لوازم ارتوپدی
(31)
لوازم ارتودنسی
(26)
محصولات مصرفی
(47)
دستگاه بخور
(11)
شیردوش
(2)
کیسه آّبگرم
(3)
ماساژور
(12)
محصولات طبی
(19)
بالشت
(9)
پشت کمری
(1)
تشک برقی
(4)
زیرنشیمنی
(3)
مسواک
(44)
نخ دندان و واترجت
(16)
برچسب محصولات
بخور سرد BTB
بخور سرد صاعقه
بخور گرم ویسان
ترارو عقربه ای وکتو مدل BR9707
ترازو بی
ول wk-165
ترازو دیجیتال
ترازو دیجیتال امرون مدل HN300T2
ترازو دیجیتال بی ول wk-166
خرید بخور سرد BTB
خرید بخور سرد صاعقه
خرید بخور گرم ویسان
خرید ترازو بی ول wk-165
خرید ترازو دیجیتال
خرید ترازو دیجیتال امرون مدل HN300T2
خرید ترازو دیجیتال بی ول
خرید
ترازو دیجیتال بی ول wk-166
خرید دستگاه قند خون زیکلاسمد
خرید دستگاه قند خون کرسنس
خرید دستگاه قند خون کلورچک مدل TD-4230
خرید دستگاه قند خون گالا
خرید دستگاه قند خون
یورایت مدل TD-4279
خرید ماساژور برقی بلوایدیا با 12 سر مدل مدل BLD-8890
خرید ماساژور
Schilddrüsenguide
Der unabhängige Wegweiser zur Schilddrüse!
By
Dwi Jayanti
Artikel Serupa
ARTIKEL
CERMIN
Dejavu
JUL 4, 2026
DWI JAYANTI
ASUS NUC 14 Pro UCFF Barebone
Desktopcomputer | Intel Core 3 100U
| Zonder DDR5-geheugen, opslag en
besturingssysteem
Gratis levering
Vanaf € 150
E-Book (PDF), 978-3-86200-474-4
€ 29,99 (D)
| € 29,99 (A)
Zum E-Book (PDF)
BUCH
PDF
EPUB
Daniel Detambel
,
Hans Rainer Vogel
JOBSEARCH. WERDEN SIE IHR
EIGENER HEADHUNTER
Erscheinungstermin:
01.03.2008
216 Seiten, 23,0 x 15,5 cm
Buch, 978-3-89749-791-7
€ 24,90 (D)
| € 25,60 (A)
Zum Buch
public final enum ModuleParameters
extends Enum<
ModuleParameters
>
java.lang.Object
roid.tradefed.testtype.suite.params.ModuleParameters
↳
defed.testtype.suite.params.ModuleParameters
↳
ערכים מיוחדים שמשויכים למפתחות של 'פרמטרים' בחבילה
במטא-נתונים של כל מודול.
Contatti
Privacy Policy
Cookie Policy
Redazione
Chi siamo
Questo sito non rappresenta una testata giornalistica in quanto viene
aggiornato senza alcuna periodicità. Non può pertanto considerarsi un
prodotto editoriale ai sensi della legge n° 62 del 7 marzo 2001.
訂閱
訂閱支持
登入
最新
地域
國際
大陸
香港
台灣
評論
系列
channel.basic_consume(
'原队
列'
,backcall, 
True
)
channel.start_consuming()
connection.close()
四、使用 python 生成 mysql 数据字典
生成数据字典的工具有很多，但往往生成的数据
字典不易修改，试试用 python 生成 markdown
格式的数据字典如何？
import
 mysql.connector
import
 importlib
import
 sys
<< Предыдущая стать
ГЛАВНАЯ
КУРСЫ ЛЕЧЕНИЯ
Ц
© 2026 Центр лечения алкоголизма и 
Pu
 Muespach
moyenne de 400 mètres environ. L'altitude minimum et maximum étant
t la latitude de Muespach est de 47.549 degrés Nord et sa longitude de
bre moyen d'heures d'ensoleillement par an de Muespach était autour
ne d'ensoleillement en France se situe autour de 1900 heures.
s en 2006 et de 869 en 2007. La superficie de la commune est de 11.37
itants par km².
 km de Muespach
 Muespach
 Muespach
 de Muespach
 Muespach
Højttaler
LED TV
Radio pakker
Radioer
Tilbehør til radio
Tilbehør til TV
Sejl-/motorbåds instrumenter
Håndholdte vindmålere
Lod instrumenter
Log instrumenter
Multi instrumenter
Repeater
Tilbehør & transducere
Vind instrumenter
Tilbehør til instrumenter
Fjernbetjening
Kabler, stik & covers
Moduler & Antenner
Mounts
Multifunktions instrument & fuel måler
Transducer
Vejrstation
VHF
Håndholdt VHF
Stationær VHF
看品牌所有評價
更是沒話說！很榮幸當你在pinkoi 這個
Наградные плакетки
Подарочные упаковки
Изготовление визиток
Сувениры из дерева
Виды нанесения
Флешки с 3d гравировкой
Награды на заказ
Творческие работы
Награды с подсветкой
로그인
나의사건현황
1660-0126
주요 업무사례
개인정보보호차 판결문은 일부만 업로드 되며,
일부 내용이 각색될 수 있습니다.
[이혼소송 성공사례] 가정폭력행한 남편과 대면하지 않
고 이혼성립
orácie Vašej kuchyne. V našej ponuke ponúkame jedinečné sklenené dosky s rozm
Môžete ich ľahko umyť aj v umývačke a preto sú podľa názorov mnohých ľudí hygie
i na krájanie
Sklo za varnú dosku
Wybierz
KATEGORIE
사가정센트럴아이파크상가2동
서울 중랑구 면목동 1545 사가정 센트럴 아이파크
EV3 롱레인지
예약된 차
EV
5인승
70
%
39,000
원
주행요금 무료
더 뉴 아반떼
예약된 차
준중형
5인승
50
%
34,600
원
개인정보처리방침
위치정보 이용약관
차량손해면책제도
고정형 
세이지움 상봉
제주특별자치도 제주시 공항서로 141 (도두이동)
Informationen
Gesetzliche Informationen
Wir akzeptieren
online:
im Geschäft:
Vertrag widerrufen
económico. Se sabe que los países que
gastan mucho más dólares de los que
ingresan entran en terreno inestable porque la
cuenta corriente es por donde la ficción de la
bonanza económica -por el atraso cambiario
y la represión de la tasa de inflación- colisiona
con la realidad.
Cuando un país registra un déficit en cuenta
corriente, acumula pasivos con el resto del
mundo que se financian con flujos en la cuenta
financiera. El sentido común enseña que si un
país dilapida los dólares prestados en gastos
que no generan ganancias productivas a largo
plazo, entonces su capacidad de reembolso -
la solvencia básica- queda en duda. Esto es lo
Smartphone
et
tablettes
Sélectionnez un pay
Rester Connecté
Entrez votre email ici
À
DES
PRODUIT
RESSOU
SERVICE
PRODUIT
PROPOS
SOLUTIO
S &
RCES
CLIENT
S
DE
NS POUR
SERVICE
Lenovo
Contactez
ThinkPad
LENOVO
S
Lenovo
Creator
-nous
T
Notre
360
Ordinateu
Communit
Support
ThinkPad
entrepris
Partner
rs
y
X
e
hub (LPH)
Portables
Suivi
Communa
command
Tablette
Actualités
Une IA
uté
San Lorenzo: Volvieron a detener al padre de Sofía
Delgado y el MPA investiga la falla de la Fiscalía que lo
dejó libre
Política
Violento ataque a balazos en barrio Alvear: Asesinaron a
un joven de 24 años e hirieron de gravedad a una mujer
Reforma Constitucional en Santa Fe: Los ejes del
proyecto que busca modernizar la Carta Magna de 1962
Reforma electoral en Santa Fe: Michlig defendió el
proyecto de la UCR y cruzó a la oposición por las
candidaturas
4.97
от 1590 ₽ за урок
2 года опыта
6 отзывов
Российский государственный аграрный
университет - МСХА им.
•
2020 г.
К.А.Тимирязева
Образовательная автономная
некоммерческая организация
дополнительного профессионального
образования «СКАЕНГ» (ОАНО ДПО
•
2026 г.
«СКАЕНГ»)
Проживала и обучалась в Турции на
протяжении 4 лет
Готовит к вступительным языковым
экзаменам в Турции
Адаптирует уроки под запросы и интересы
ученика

○ ○ ○ ○ ○

Restate all of the data above. Match it word for word.

§ Solution below:
لوازم ارتوپدی
(31)
لوازم ارتودنسی
(26)
محصولات مصرفی
(47)
دستگاه بخور
(11)
شیردوش
(2)
کیسه آّبگرم
(3)
ماساژور
(12)
محصولات طبی
(19)
بالشت
(9)
پشت کمری
(1)
تشک برقی
(4)
زیرنشیمنی
(3)
مسواک
(44)
نخ دندان و واترجت
(16)
برچسب محصولات
بخور سرد BTB
بخور سرد صاعقه
بخور گرم ویسان
ترارو عقربه ای وکتو مدل BR9707
ترازو بی
ول wk-165
ترازو دیجیتال
ترازو دیجیتال امرون مدل HN300T2
ترازو دیجیتال بی ول wk-166
خرید بخور سرد BTB
خرید بخور سرد صاعقه
خرید بخور گرم ویسان
خرید ترازو بی ول wk-165
خرید ترازو دیجیتال
خرید ترازو دیجیتال امرون مدل HN300T2
خرید ترازو دیجیتال بی ول
خرید
ترازو دیجیتال بی ول wk-166
خرید دستگاه قند خون زیکلاسمد
خرید دستگاه قند خون کرسنس
خرید دستگاه قند خون کلورچک مدل TD-4230
خرید دستگاه قند خون گالا
خرید دستگاه قند خون
یورایت مدل TD-4279
خرید ماساژور برقی بلوایدیا با 12 سر مدل مدل BLD-8890
خرید ماساژور
Schilddrüsenguide
Der unabhängige Wegweiser zur Schilddrüse!
By
Dwi Jayanti
Artikel Serupa
ARTIKEL
CERMIN
Dejavu
JUL 4, 2026
DWI JAYANTI
ASUS NUC 14 Pro UCFF Barebone
Desktopcomputer | Intel Core 3 100U
| Zonder DDR5-geheugen, opslag en
besturingssysteem
Gratis levering
Vanaf € 150
E-Book (PDF), 978-3-86200-474-4
€ 29,99 (D)
| € 29,99 (A)
Zum E-Book (PDF)
BUCH
PDF
EPUB
Daniel Detambel
,
Hans Rainer Vogel
JOBSEARCH. WERDEN SIE IHR
EIGENER HEADHUNTER
Erscheinungstermin:
01.03.2008
216 Seiten, 23,0 x 15,5 cm
Buch, 978-3-89749-791-7
€ 24,90 (D)
| € 25,60 (A)
Zum Buch
public final enum ModuleParameters
extends Enum<
ModuleParameters
>
java.lang.Object
roid.tradefed.testtype.suite.params.ModuleParameters
↳
defed.testtype.suite.params.ModuleParameters
↳
ערכים מיוחדים שמשויכים למפתחות של 'פרמטרים' בחבילה
במטא-נתונים של כל מודול.
Contatti
Privacy Policy
Cookie Policy
Redazione
Chi siamo
Questo sito non rappresenta una testata giornalistica in quanto viene
aggiornato senza alcuna periodicità. Non può pertanto considerarsi un
prodotto editoriale ai sensi della legge n° 62 del 7 marzo 2001.
訂閱
訂閱支持
登入
最新
地域
國際
大陸
香港
台灣
評論
系列
channel.basic_consume(
'原队
列'
,backcall, 
True
)
channel.start_consuming()
connection.close()
四、使用 python 生成 mysql 数据字典
生成数据字典的工具有很多，但往往生成的数据
字典不易修改，试试用 python 生成 markdown
格式的数据字典如何？
import
 mysql.connector
import
 importlib
import
 sys
<< Предыдущая стать
ГЛАВНАЯ
КУРСЫ ЛЕЧЕНИЯ
Ц
© 2026 Центр лечения алкоголизма и 
Pu
 Muespach
moyenne de 400 mètres environ. L'altitude minimum et maximum étant
t la latitude de Muespach est de 47.549 degrés Nord et sa longitude de
bre moyen d'heures d'ensoleillement par an de Muespach était autour
ne d'ensoleillement en France se situe autour de 1900 heures.
s en 2006 et de 869 en 2007. La superficie de la commune est de 11.37
itants par km².
 km de Muespach
 Muespach
 Muespach
 de Muespach
 Muespach
Højttaler
LED TV
Radio pakker
Radioer
Tilbehør til radio
Tilbehør til TV
Sejl-/motorbåds instrumenter
Håndholdte vindmålere
Lod instrumenter
Log instrumenter
Multi instrumenter
Repeater
Tilbehør & transducere
Vind instrumenter
Tilbehør til instrumenter
Fjernbetjening
Kabler, stik & covers
Moduler & Antenner
Mounts
Multifunktions instrument & fuel måler
Transducer
Vejrstation
VHF
Håndholdt VHF
Stationær VHF
看品牌所有評價
更是沒話說！很榮幸當你在pinkoi 這個
Наградные плакетки
Подарочные упаковки
Изготовление визиток
Сувениры из дерева
Виды нанесения
Флешки с 3d гравировкой
Награды на заказ
Творческие работы
Награды с подсветкой
로그인
나의사건현황
1660-0126
주요 업무사례
개인정보보호차 판결문은 일부만 업로드 되며,
일부 내용이 각색될 수 있습니다.
[이혼소송 성공사례] 가정폭력행한 남편과 대면하지 않
고 이혼성립
orácie Vašej kuchyne. V našej ponuke ponúkame jedinečné sklenené dosky s rozm
Môžete ich ľahko umyť aj v umývačke a preto sú podľa názorov mnohých ľudí hygie
i na krájanie
Sklo za varnú dosku
Wybierz
KATEGORIE
사가정센트럴아이파크상가2동
서울 중랑구 면목동 1545 사가정 센트럴 아이파크
EV3 롱레인지
예약된 차
EV
5인승
70
%
39,000
원
주행요금 무료
더 뉴 아반떼
예약된 차
준중형
5인승
50
%
34,600
원
개인정보처리방침
위치정보 이용약관
차량손해면책제도
고정형 
세이지움 상봉
제주특별자치도 제주시 공항서로 141 (도두이동)
Informationen
Gesetzliche Informationen
Wir akzeptieren
online:
im Geschäft:
Vertrag widerrufen
económico. Se sabe que los países que
gastan mucho más dólares de los que
ingresan entran en terreno inestable porque la
cuenta corriente es por donde la ficción de la
bonanza económica -por el atraso cambiario
y la represión de la tasa de inflación- colisiona
con la realidad.
Cuando un país registra un déficit en cuenta
corriente, acumula pasivos con el resto del
mundo que se financian con flujos en la cuenta
financiera. El sentido común enseña que si un
país dilapida los dólares prestados en gastos
que no generan ganancias productivas a largo
plazo, entonces su capacidad de reembolso -
la solvencia básica- queda en duda. Esto es lo
Smartphone
et
tablettes
Sélectionnez un pay
Rester Connecté
Entrez votre email ici
À
DES
PRODUIT
RESSOU
SERVICE
PRODUIT
PROPOS
SOLUTIO
S &
RCES
CLIENT
S
DE
NS POUR
SERVICE
Lenovo
Contactez
ThinkPad
LENOVO
S
Lenovo
Creator
-nous
T
Notre
360
Ordinateu
Communit
Support
ThinkPad
entrepris
Partner
rs
y
X
e
hub (LPH)
Portables
Suivi
Communa
command
Tablette
Actualités
Une IA
uté
San Lorenzo: Volvieron a detener al padre de Sofía
Delgado y el MPA investiga la falla de la Fiscalía que lo
dejó libre
Política
Violento ataque a balazos en barrio Alvear: Asesinaron a
un joven de 24 años e hirieron de gravedad a una mujer
Reforma Constitucional en Santa Fe: Los ejes del
proyecto que busca modernizar la Carta Magna de 1962
Reforma electoral en Santa Fe: Michlig defendió el
proyecto de la UCR y cruzó a la oposición por las
candidaturas
4.97
от 1590 ₽ за урок
2 года опыта
6 отзывов
Российский государственный аграрный
университет - МСХА им.
•
2020 г.
К.А.Тимирязева
Образовательная автономная
некоммерческая организация
дополнительного профессионального
образования «СКАЕНГ» (ОАНО ДПО
•
2026 г.
«СКАЕНГ»)
Проживала и обучалась в Турции на
протяжении 4 лет
Готовит к вступительным языковым
экзаменам в Турции
Адаптирует уроки под запросы и интересы
ученика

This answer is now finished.